Given text:
+ + +

The Gin Lane Gazette

21 May

Unbound is a really intriguing concept whereby writers can pitch projects to the public and amass paying supporters to fund it. This is a really great throwback to the days when wealthy subscribers would fund books, although nowadays you don’t have to be wealthy as Unbound support starts at £10 and goes up to £1,000, with the supporters getting increased amounts of benefits in return for their cash.

I’m really excited that one of the current Unbound projects is Ade Teal’s raucous, colourful and florid GIN LANE GAZETTE, about which he says: ‘Many of us think of the ill-behaved celebrity and the tabloid splash as inventions of the modern world, but the antics of Premiership footballers and C-list soap stars are as nothing when set alongside the peccadilloes and hell-raising of 18th-century celebs.

The first flowering of the great age of newspapers and caricature gave us boozy Prime Ministers and party leaders who settled their political differences with duels in Hyde Park (when they weren’t gambling, or writing essays about farting); peers of the realm who sat the unburied corpses of their cherished mistresses at their dinner tables; entertainers who rode horses standing upright in the saddle, while wearing a mask of bees; and celebrity courtesans who ate 1,000-guinea banknotes stuffed into sandwiches, simply to make a point. Before it was dashed from their lips by the Victorian party-poopers, our Georgian forebears drank deep from the cup of life.

The GIN LANE GAZETTE will be a compendium of illustrated ‘best bits’ from a fictional newspaper of the latter 1700s. It will contain some of the most sensational headlines and true stories of the period. The presses will be presided over by inky-fingered hack Mr. Nathaniel Crowquill, the editor and proprietor, whose premises are located in Hogarth’s chaotic Gin Lane, and who has devoted fifty years to sniffing out scandal and intrigue. His drunken acolyte, Mr. Jakes, supplies merciless caricatures and engravings for every page. Sports reports, obituaries, fashion news, courtesans of the month, book reviews, and advertisements for bizarre – and often alarming – goods, services and entertainments will also feature in a riotous mélange of metropolitan mayhem.

Sounds brilliant, doesn’t it?

+ + +

Extracted data:
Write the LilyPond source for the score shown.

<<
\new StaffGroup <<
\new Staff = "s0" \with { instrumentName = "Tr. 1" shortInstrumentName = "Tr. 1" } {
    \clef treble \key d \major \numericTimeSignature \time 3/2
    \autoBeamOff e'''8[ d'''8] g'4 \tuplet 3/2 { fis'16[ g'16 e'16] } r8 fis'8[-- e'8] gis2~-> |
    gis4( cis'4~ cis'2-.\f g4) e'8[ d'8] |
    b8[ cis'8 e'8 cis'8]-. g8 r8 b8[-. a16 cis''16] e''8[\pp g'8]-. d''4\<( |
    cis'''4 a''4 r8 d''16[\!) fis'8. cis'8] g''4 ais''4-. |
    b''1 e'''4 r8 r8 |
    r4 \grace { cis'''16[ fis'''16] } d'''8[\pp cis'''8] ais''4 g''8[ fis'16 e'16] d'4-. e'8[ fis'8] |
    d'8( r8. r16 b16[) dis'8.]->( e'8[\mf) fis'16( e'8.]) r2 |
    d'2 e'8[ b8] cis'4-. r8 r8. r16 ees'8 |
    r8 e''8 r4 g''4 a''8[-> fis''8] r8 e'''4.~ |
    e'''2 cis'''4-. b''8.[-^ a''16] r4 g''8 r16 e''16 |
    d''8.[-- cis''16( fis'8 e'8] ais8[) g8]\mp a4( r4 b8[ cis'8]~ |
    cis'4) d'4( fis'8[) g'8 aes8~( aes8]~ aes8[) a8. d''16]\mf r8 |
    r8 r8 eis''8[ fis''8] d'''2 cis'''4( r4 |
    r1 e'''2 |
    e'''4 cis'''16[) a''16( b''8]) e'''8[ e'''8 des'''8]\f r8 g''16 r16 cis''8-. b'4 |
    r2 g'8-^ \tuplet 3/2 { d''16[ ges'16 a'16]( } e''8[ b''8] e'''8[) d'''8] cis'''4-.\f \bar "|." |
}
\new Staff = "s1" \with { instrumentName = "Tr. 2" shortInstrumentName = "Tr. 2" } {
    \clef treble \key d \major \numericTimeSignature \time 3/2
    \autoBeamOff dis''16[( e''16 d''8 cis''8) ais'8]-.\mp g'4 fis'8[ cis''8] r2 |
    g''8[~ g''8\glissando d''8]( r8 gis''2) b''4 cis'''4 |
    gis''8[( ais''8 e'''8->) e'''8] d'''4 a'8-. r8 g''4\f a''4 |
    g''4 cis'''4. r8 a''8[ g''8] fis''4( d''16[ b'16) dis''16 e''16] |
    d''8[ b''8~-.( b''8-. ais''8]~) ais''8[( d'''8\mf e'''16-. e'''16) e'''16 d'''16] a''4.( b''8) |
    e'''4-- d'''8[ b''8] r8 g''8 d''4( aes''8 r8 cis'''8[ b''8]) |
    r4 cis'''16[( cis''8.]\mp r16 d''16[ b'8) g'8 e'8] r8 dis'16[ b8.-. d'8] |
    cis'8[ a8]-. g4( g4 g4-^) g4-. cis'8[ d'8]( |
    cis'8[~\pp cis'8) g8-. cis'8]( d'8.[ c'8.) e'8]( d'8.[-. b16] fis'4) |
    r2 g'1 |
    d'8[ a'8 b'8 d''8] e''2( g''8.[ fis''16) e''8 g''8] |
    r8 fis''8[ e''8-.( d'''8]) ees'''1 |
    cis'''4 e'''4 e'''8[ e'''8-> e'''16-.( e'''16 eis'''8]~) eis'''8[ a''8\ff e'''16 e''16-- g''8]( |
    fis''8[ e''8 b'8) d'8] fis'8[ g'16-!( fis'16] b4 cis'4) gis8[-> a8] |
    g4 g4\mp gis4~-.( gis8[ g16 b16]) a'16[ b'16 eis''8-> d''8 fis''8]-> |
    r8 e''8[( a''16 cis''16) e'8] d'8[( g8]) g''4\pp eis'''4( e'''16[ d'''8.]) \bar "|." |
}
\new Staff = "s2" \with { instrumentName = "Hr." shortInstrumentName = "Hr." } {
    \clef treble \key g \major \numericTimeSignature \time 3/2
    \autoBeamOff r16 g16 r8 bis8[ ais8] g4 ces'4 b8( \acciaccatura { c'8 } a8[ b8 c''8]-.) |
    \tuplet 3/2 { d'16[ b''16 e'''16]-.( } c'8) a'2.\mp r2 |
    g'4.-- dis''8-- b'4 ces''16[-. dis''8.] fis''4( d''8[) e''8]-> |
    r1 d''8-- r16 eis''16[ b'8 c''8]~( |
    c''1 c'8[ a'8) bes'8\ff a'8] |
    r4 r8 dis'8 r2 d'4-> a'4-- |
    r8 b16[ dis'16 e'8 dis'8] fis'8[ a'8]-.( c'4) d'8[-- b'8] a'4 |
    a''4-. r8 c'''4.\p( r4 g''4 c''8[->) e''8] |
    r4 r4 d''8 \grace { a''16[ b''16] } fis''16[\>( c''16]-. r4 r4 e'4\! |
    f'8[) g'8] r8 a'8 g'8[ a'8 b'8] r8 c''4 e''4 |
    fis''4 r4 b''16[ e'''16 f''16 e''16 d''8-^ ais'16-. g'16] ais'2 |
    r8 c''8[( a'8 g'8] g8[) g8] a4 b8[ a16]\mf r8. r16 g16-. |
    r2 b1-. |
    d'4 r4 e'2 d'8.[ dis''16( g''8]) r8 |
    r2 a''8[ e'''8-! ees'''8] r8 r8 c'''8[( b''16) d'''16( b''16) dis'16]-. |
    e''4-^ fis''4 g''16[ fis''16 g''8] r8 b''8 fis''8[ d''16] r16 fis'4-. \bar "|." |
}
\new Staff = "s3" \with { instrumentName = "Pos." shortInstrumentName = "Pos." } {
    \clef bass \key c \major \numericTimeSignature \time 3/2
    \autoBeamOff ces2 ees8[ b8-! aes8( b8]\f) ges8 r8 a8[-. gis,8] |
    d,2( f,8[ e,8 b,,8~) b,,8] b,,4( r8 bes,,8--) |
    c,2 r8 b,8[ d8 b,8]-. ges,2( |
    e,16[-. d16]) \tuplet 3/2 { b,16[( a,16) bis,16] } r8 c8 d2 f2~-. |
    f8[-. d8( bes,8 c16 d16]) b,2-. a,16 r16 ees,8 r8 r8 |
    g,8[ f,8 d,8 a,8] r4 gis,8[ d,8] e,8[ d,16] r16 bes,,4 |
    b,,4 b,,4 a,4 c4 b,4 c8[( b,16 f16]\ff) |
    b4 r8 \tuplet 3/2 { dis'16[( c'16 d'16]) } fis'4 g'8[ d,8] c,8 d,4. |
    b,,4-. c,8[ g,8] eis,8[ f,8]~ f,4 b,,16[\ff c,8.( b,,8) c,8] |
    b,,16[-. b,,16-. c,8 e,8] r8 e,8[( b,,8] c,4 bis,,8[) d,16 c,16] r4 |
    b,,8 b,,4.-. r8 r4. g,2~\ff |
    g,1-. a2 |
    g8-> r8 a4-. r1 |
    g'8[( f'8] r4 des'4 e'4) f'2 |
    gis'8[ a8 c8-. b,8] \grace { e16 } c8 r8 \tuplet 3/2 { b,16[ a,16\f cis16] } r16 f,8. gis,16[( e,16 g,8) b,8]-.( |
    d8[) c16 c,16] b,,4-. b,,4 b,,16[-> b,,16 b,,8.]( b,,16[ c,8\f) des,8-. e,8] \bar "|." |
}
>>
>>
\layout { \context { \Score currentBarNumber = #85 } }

+ + +

Questions:
1. Repeat a passage of the Gin Lane Gazette post word for word. Begin at the words "The Gin Lane Gazette" and stop after "of 18th-century celebs.".
2. For each statement below, say whether it agrees with the Gin Lane Gazette post. Answer yes or no, and quote the words of the post that decide it.
(a) Support for an Unbound project starts at £10.
(b) Mr. Nathaniel Crowquill supplies the caricatures and engravings for the newspaper.
(c) The fictional newspaper is set in the early 1800s.

Results:
1.
The Gin Lane Gazette

21 May

Unbound is a really intriguing concept whereby writers can pitch projects to the public and amass paying supporters to fund it. This is a really great throwback to the days when wealthy subscribers would fund books, although nowadays you don’t have to be wealthy as Unbound support starts at £10 and goes up to £1,000, with the supporters getting increased amounts of benefits in return for their cash.

I’m really excited that one of the current Unbound projects is Ade Teal’s raucous, colourful and florid GIN LANE GAZETTE, about which he says: ‘Many of us think of the ill-behaved celebrity and the tabloid splash as inventions of the modern world, but the antics of Premiership footballers and C-list soap stars are as nothing when set alongside the peccadilloes and hell-raising of 18th-century celebs.

2.
(a) Yes: "Unbound support starts at £10 and goes up to £1,000"
(b) No: "His drunken acolyte, Mr. Jakes, supplies merciless caricatures and engravings for every page."
(c) No: "a fictional newspaper of the latter 1700s"